▶ Task details
Please output the source text of every row below as a Markdown table with two columns, Nr for the line number and Line for the line itself. Skip blank lines and leave out the pictures.

Extracted material Start Marker

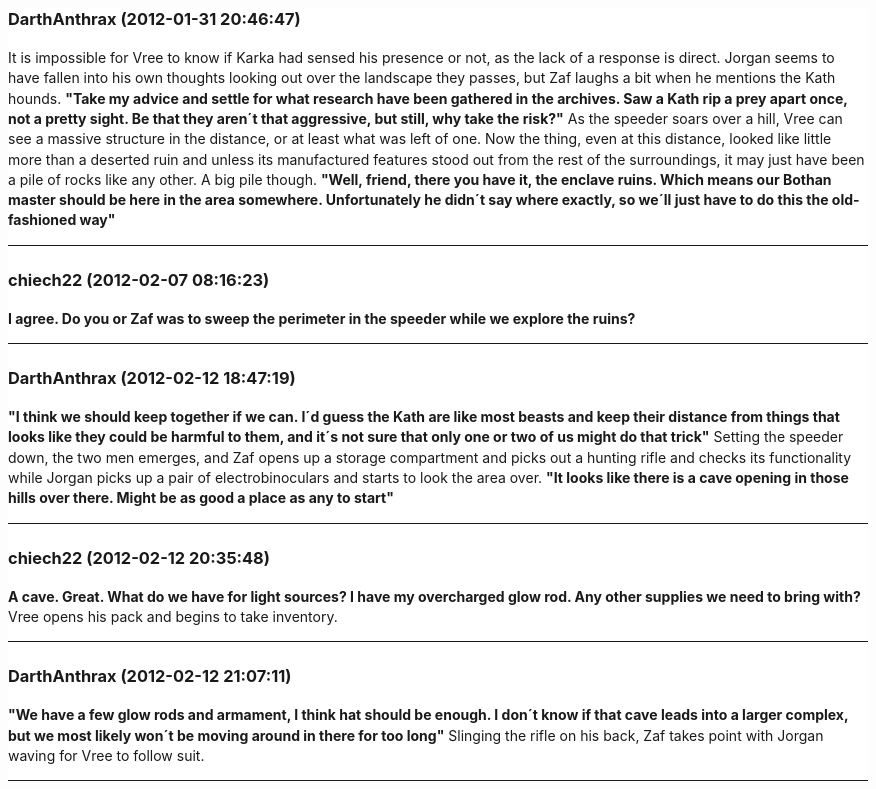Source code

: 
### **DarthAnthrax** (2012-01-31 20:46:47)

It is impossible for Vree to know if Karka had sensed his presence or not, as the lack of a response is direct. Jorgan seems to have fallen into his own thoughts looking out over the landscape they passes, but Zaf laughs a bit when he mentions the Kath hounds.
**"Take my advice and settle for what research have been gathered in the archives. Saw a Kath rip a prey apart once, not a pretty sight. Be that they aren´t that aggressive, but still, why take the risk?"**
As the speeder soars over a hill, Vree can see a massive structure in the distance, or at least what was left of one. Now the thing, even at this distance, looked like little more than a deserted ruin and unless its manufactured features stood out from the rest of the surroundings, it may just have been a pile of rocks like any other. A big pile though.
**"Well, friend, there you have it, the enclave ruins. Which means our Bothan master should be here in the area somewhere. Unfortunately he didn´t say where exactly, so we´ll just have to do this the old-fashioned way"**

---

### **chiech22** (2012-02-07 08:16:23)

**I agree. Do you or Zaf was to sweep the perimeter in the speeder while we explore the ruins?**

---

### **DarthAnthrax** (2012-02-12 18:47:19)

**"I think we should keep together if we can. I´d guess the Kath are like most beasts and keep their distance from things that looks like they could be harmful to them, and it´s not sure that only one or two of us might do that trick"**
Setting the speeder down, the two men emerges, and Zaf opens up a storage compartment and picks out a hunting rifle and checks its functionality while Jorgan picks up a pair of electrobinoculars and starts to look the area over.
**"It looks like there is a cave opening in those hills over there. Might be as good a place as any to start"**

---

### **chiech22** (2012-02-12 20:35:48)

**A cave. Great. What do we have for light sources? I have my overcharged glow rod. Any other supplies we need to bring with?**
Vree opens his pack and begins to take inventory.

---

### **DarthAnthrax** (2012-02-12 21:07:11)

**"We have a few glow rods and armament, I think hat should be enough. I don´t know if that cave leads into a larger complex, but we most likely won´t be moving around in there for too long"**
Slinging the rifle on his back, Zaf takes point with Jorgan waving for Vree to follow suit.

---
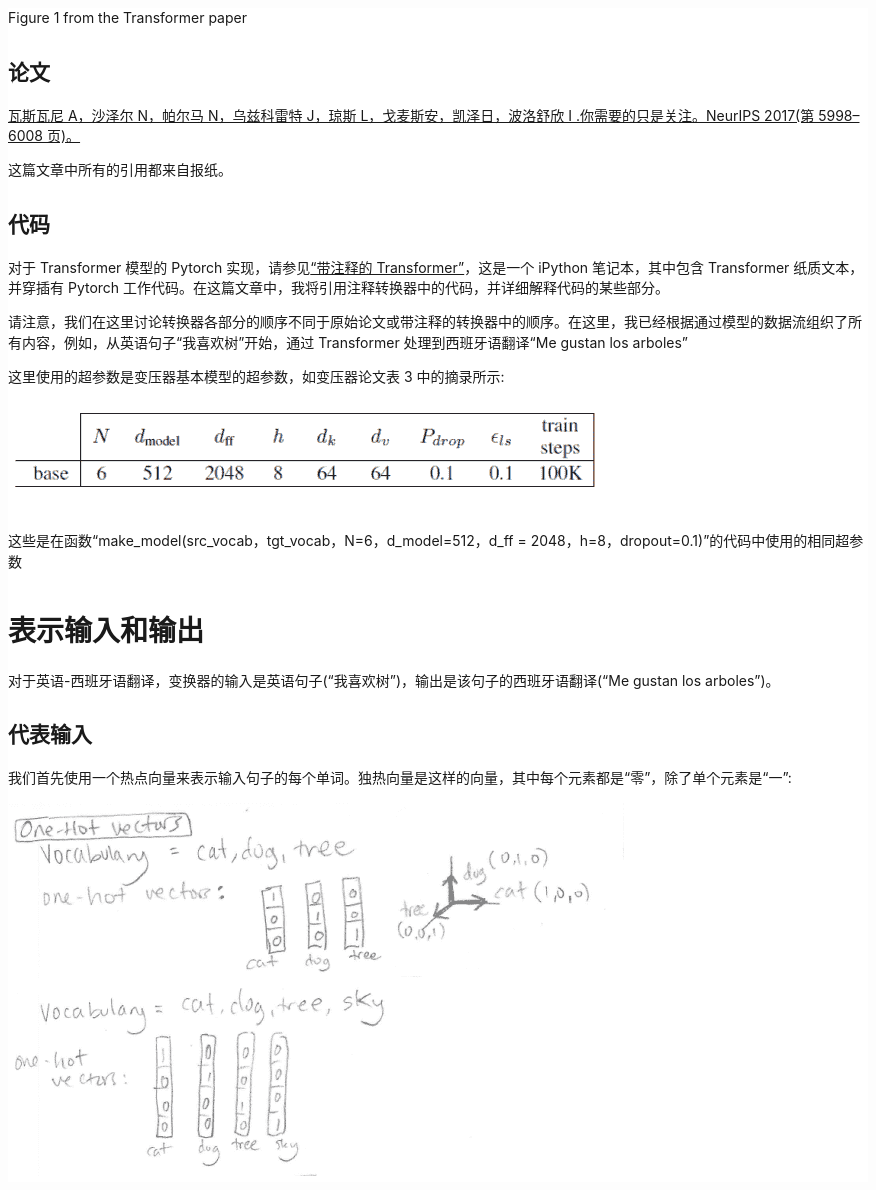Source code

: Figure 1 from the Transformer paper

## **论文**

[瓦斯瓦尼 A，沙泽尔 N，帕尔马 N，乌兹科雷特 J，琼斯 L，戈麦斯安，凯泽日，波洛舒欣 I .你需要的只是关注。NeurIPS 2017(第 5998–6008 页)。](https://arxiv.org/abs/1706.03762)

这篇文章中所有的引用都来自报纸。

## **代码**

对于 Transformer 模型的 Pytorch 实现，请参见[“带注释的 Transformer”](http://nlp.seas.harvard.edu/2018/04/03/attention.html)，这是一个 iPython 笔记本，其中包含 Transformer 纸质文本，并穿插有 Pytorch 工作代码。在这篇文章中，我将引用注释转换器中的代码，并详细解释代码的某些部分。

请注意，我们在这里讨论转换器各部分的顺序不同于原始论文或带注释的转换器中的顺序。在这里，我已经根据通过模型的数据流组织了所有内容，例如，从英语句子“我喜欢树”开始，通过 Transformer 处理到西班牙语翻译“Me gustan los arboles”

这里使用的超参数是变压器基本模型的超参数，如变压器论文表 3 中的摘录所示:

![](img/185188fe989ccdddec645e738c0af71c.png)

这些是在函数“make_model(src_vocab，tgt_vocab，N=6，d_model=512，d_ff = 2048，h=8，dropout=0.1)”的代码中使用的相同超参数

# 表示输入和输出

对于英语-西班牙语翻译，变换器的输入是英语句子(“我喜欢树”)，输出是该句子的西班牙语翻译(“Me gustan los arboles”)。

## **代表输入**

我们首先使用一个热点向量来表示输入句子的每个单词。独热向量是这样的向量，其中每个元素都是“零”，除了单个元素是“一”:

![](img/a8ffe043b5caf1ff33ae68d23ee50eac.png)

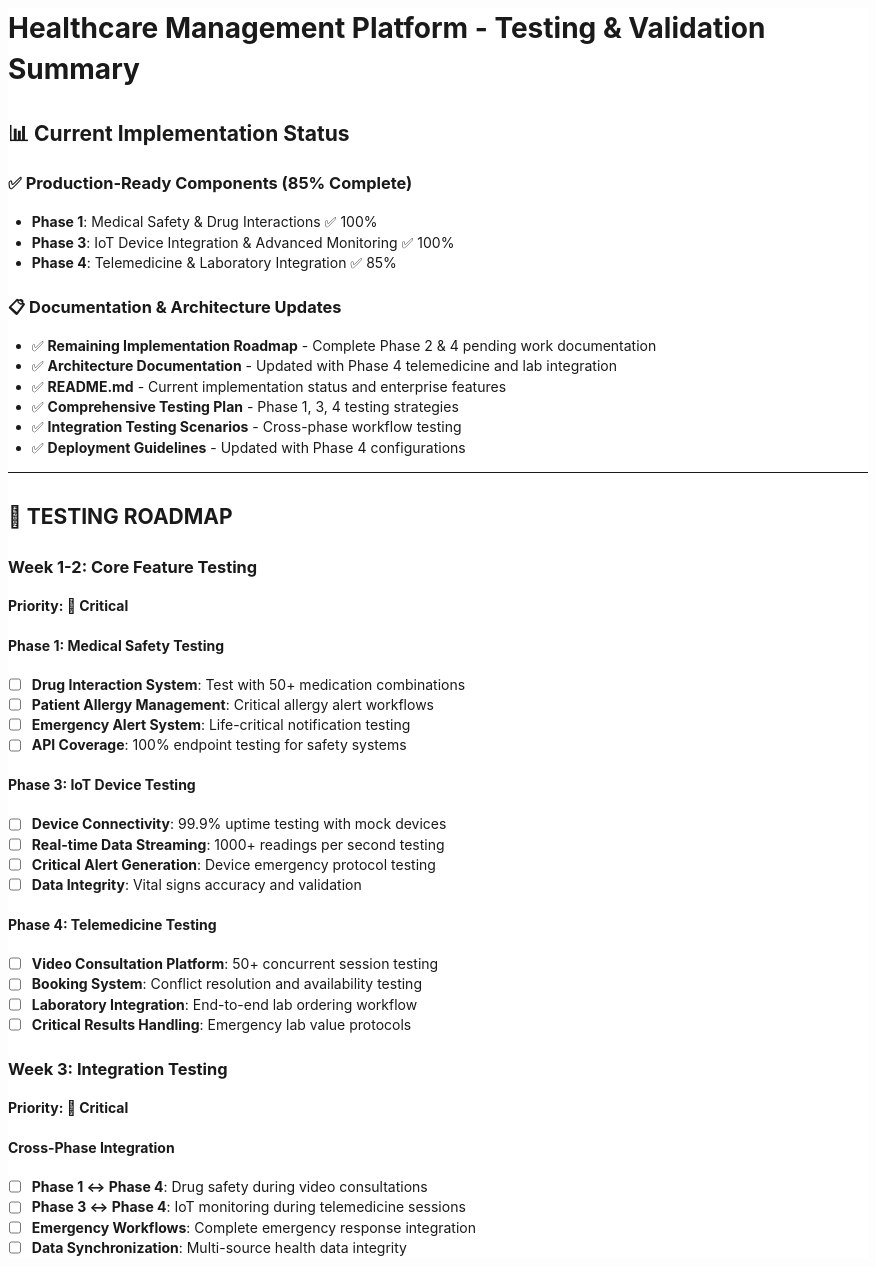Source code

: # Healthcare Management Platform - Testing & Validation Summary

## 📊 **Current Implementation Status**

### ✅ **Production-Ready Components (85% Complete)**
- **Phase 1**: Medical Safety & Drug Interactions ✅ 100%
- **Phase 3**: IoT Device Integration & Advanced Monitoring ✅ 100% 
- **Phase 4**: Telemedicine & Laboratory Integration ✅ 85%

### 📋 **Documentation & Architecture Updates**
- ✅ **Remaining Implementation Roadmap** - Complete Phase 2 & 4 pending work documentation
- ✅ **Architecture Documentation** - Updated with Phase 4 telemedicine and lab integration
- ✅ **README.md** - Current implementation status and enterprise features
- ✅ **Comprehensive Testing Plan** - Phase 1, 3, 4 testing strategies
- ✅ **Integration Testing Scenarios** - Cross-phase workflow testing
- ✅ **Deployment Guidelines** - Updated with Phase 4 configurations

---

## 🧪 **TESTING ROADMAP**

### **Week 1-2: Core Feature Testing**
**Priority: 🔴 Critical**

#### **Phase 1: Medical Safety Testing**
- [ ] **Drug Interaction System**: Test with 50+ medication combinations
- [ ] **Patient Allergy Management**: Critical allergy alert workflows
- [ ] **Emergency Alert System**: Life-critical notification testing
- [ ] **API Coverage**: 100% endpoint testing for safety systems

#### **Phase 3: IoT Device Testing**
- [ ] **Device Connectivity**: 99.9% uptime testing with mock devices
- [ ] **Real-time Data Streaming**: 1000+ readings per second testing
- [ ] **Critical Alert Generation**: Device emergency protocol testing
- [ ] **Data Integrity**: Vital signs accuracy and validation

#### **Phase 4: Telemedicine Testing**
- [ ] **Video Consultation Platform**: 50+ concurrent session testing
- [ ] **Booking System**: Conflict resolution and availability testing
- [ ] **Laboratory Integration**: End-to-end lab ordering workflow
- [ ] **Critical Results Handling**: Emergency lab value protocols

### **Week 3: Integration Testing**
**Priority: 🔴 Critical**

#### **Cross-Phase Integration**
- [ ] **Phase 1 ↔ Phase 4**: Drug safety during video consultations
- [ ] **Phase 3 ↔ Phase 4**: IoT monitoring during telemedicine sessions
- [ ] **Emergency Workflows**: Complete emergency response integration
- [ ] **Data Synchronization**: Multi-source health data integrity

Extracted material End Marker

▶ Exercise response
| Nr | Line |
|---|---|
| 1 | Source code |
| 2 | :  |
| 3 | ### **DarthAnthrax** (2012-01-31 20:46:47) |
| 4 | It is impossible for Vree to know if Karka had sensed his presence or not, as the lack of a response is direct. Jorgan seems to have fallen into his own thoughts looking out over the landscape they passes, but Zaf laughs a bit when he mentions the Kath hounds. |
| 5 | **"Take my advice and settle for what research have been gathered in the archives. Saw a Kath rip a prey apart once, not a pretty sight. Be that they aren´t that aggressive, but still, why take the risk?"** |
| 6 | As the speeder soars over a hill, Vree can see a massive structure in the distance, or at least what was left of one. Now the thing, even at this distance, looked like little more than a deserted ruin and unless its manufactured features stood out from the rest of the surroundings, it may just have been a pile of rocks like any other. A big pile though. |
| 7 | **"Well, friend, there you have it, the enclave ruins. Which means our Bothan master should be here in the area somewhere. Unfortunately he didn´t say where exactly, so we´ll just have to do this the old-fashioned way"** |
| 8 | --- |
| 9 | ### **chiech22** (2012-02-07 08:16:23) |
| 10 | **I agree. Do you or Zaf was to sweep the perimeter in the speeder while we explore the ruins?** |
| 11 | --- |
| 12 | ### **DarthAnthrax** (2012-02-12 18:47:19) |
| 13 | **"I think we should keep together if we can. I´d guess the Kath are like most beasts and keep their distance from things that looks like they could be harmful to them, and it´s not sure that only one or two of us might do that trick"** |
| 14 | Setting the speeder down, the two men emerges, and Zaf opens up a storage compartment and picks out a hunting rifle and checks its functionality while Jorgan picks up a pair of electrobinoculars and starts to look the area over. |
| 15 | **"It looks like there is a cave opening in those hills over there. Might be as good a place as any to start"** |
| 16 | --- |
| 17 | ### **chiech22** (2012-02-12 20:35:48) |
| 18 | **A cave. Great. What do we have for light sources? I have my overcharged glow rod. Any other supplies we need to bring with?** |
| 19 | Vree opens his pack and begins to take inventory. |
| 20 | --- |
| 21 | ### **DarthAnthrax** (2012-02-12 21:07:11) |
| 22 | **"We have a few glow rods and armament, I think hat should be enough. I don´t know if that cave leads into a larger complex, but we most likely won´t be moving around in there for too long"** |
| 23 | Slinging the rifle on his back, Zaf takes point with Jorgan waving for Vree to follow suit. |
| 24 | --- |
| 25 | Source code |
| 26 | : Figure 1 from the Transformer paper |
| 27 | ## **论文** |
| 28 | [瓦斯瓦尼 A，沙泽尔 N，帕尔马 N，乌兹科雷特 J，琼斯 L，戈麦斯安，凯泽日，波洛舒欣 I .你需要的只是关注。NeurIPS 2017(第 5998–6008 页)。](https://arxiv.org/abs/1706.03762) |
| 29 | 这篇文章中所有的引用都来自报纸。 |
| 30 | ## **代码** |
| 31 | 对于 Transformer 模型的 Pytorch 实现，请参见[“带注释的 Transformer”](http://nlp.seas.harvard.edu/2018/04/03/attention.html)，这是一个 iPython 笔记本，其中包含 Transformer 纸质文本，并穿插有 Pytorch 工作代码。在这篇文章中，我将引用注释转换器中的代码，并详细解释代码的某些部分。 |
| 32 | 请注意，我们在这里讨论转换器各部分的顺序不同于原始论文或带注释的转换器中的顺序。在这里，我已经根据通过模型的数据流组织了所有内容，例如，从英语句子“我喜欢树”开始，通过 Transformer 处理到西班牙语翻译“Me gustan los arboles” |
| 33 | 这里使用的超参数是变压器基本模型的超参数，如变压器论文表 3 中的摘录所示: |
| 34 | ![](img/185188fe989ccdddec645e738c0af71c.png) |
| 35 | 这些是在函数“make_model(src_vocab，tgt_vocab，N=6，d_model=512，d_ff = 2048，h=8，dropout=0.1)”的代码中使用的相同超参数 |
| 36 | # 表示输入和输出 |
| 37 | 对于英语-西班牙语翻译，变换器的输入是英语句子(“我喜欢树”)，输出是该句子的西班牙语翻译(“Me gustan los arboles”)。 |
| 38 | ## **代表输入** |
| 39 | 我们首先使用一个热点向量来表示输入句子的每个单词。独热向量是这样的向量，其中每个元素都是“零”，除了单个元素是“一”: |
| 40 | ![](img/a8ffe043b5caf1ff33ae68d23ee50eac.png) |
| 41 | Source code |
| 42 | : # Healthcare Management Platform - Testing & Validation Summary |
| 43 | ## 📊 **Current Implementation Status** |
| 44 | ### ✅ **Production-Ready Components (85% Complete)** |
| 45 | - **Phase 1**: Medical Safety & Drug Interactions ✅ 100% |
| 46 | - **Phase 3**: IoT Device Integration & Advanced Monitoring ✅ 100%  |
| 47 | - **Phase 4**: Telemedicine & Laboratory Integration ✅ 85% |
| 48 | ### 📋 **Documentation & Architecture Updates** |
| 49 | - ✅ **Remaining Implementation Roadmap** - Complete Phase 2 & 4 pending work documentation |
| 50 | - ✅ **Architecture Documentation** - Updated with Phase 4 telemedicine and lab integration |
| 51 | - ✅ **README.md** - Current implementation status and enterprise features |
| 52 | - ✅ **Comprehensive Testing Plan** - Phase 1, 3, 4 testing strategies |
| 53 | - ✅ **Integration Testing Scenarios** - Cross-phase workflow testing |
| 54 | - ✅ **Deployment Guidelines** - Updated with Phase 4 configurations |
| 55 | --- |
| 56 | ## 🧪 **TESTING ROADMAP** |
| 57 | ### **Week 1-2: Core Feature Testing** |
| 58 | **Priority: 🔴 Critical** |
| 59 | #### **Phase 1: Medical Safety Testing** |
| 60 | - [ ] **Drug Interaction System**: Test with 50+ medication combinations |
| 61 | - [ ] **Patient Allergy Management**: Critical allergy alert workflows |
| 62 | - [ ] **Emergency Alert System**: Life-critical notification testing |
| 63 | - [ ] **API Coverage**: 100% endpoint testing for safety systems |
| 64 | #### **Phase 3: IoT Device Testing** |
| 65 | - [ ] **Device Connectivity**: 99.9% uptime testing with mock devices |
| 66 | - [ ] **Real-time Data Streaming**: 1000+ readings per second testing |
| 67 | - [ ] **Critical Alert Generation**: Device emergency protocol testing |
| 68 | - [ ] **Data Integrity**: Vital signs accuracy and validation |
| 69 | #### **Phase 4: Telemedicine Testing** |
| 70 | - [ ] **Video Consultation Platform**: 50+ concurrent session testing |
| 71 | - [ ] **Booking System**: Conflict resolution and availability testing |
| 72 | - [ ] **Laboratory Integration**: End-to-end lab ordering workflow |
| 73 | - [ ] **Critical Results Handling**: Emergency lab value protocols |
| 74 | ### **Week 3: Integration Testing** |
| 75 | **Priority: 🔴 Critical** |
| 76 | #### **Cross-Phase Integration** |
| 77 | - [ ] **Phase 1 ↔ Phase 4**: Drug safety during video consultations |
| 78 | - [ ] **Phase 3 ↔ Phase 4**: IoT monitoring during telemedicine sessions |
| 79 | - [ ] **Emergency Workflows**: Complete emergency response integration |
| 80 | - [ ] **Data Synchronization**: Multi-source health data integrity |